J’interroge souvent mes collègues thérapeutes ou coachs sur ce qui les animent et donne du sens à leurs accompagnements. Certains disent que c’est d’accompagner chacun « vers sa juste place », d’autres que c’est de permettre à leurs clients de « quitter l’anxiété pour plus de sérénité » ou encore de « dépasser leur passé traumatique ».…je me reconnais bien dans tous ces objectifs mais ce qui fait ma « couleur » ou la « note » propre est différent. Je me défini plutôt comme la thérapeute et coach de « l’élan vital ».
J’ai réfléchi, lu, mais aussi vécu dans mon corps au plus profond de mon être ce qu’est l’élan vital. Comment il se nourrit du contact sensoriel avec le monde, sur mon vélo ou dans la nature, mais aussi comment je le nourris de l’intérieur, par mes rêves, mes méditations et ma vie émotionnelle. J’observe aussi quand cet élan faiblit, quand il se ternit dans les épreuves extérieures ou dans mes combats intérieurs. Je suis à l’affut, dans la conscience, de ce qui me donne et de ce qui m’enlève de l’énergie. De ce fait, mon intention avec mes clients, est de leur permettre de trouver ou de retrouver l’élan de vie qui se niche au creux de leur être. Même au plus profond de la dépression, du burn out, du deuil…il y a la vie qui est là et qui cherche à se frayer un chemin.
C’est Henri Bergson (1859-1941) qui m’inspire car il a fait de cette notion un concept à part entière*. Dans son livre « l’évolution créatrice » qu’il publie en 1907, il fait l’hypothèse d’un élan vital primitif pour expliquer que les espèces vivantes ne cessent de se modifier, comme poussée par une force première, « imprévisible », « déroutante », « créatrice ». L’élan vital permet de comprendre la continuité de l’évolution mais aussi le mouvement créatif qui rend cette évolution si surprenante.
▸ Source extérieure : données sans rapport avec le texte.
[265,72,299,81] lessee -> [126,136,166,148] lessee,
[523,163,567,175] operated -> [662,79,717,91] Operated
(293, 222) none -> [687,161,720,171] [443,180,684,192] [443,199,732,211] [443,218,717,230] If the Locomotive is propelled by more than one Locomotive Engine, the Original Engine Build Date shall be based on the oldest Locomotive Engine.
En chacun de nous se trouve la trace de cet élan vital et s’y reconnecter intérieurement permet d’embrasser le mouvement du monde. L’élan jaillit en soi, dans toute sa fougue et son instabilité. Il est mouvement, pensée, émotion, sensations. L’élan vital, c’est quand « ma vie » s’ajuste avec « la vie », quand mes impulsions sont en fait celles de la vie même en moi.
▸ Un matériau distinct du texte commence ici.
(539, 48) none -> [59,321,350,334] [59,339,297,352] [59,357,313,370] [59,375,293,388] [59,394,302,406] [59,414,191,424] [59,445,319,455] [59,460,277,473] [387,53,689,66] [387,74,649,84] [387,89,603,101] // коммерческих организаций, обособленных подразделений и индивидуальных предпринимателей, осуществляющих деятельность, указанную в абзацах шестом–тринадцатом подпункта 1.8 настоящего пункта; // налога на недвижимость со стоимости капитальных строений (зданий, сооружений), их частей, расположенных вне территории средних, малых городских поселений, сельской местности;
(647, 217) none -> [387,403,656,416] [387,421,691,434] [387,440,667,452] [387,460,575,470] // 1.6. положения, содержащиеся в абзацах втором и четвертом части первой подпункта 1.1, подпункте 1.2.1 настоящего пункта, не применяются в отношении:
Freud parle de « pulsion de vie », à la fois mouvement intime vers la vie et pulsion qui permet la survie de l’espèce. Mais c’est Fanita English – psychanalyste et Analyste Transactionnelle (1916-2022) – qui pour moi décrit le mieux ce mouvement et qui propose une façon singulière et opératoire de penser la « clinique de l’élan vital ». Dans son article sur les motivateurs inconscients* elle décrit trois forces, qu’elle représente de façon créative comme trois déesses dans le ciel de l’Olympe : Survia (la survie individuelle), Passia (la survie de l’espèce et l’inventivité, la créativité) et Transcia (la transcendance, la connexion et la quiétude). Même si elle n’utilise jamais le terme, chacune porte une partie de l’élan vital et quand l’une de ces dimensions manque ou est insuffisamment développée, il existe un déséquilibre.
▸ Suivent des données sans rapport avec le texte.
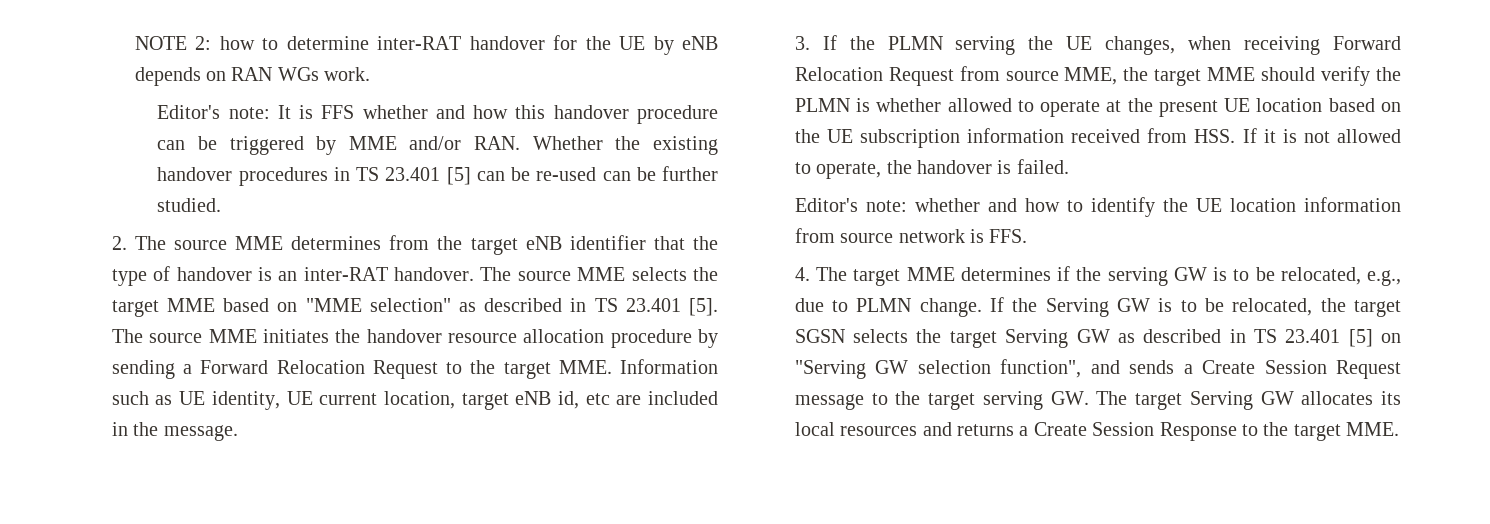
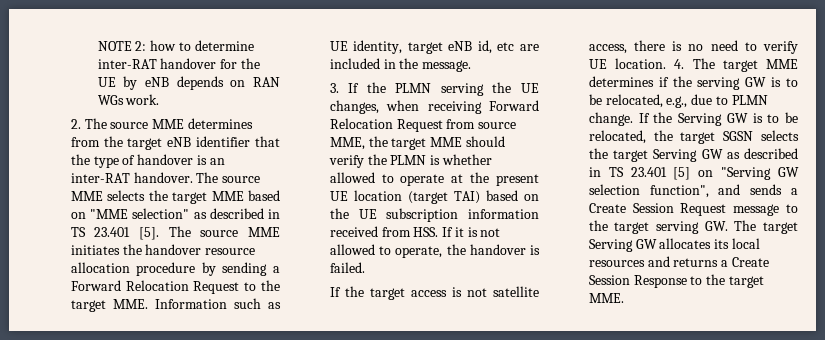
[157,105,718,124] [157,136,718,155] [157,166,718,186] [157,198,222,212] // Editor's note: It is FFS whether and how this handover procedure can be triggered by MME and/or RAN. Whether the existing handover procedures in TS 23.401 [5] can be re-used can be further studied. -> (160, 99) none
[286,391,455,409] UE current location, -> (403, 47) none
(1323, 105) none -> [407,191,480,204] (target TAI)
[794,197,1401,217] [794,228,1028,243] Editor's note: whether and how to identify the UE location information from source network is FFS. // -> [329,286,539,300] [588,40,798,54] [588,58,667,69] If the target access is not satellite access, there is no need to verify UE location.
J’ai beaucoup d’exemples de clients qui, en burn out, étaient concentrés sur Survia et parvenaient à survivre mais sans aucun élan, tout juste une petite flamme à nourrir et à faire grandir. Ou d’autres, perdus dans Transcia, qui ne parvenaient pas à incarner le mouvement dans leur vie, restant insatisfaits de ne pas réaliser leurs rêves. Je parlerais de mes accompagnement comme de la recherche commune de l’art d’équilibrer ces composantes de l’élan vital en soi. Ma plus grande satisfaction est de sentir en moi-même ou d’observer mes clients sentir, que c’est la vie dans toutes ses dimensions qui pulse en nous. Tel est le chemin joyeux et ensoleillé, parfois désertique et pentu aussi, que j’empreinte chaque jour et que je propose à mes clients d’empreinter.
*BERGSON Henri, l’évolution créatrice, éd. Frédéric Worms, Puf, coll Quadrige, 2013 *ENGLISH Fanita, unconscious drives reimaged, TAJ Vol. 38 N°3-2008.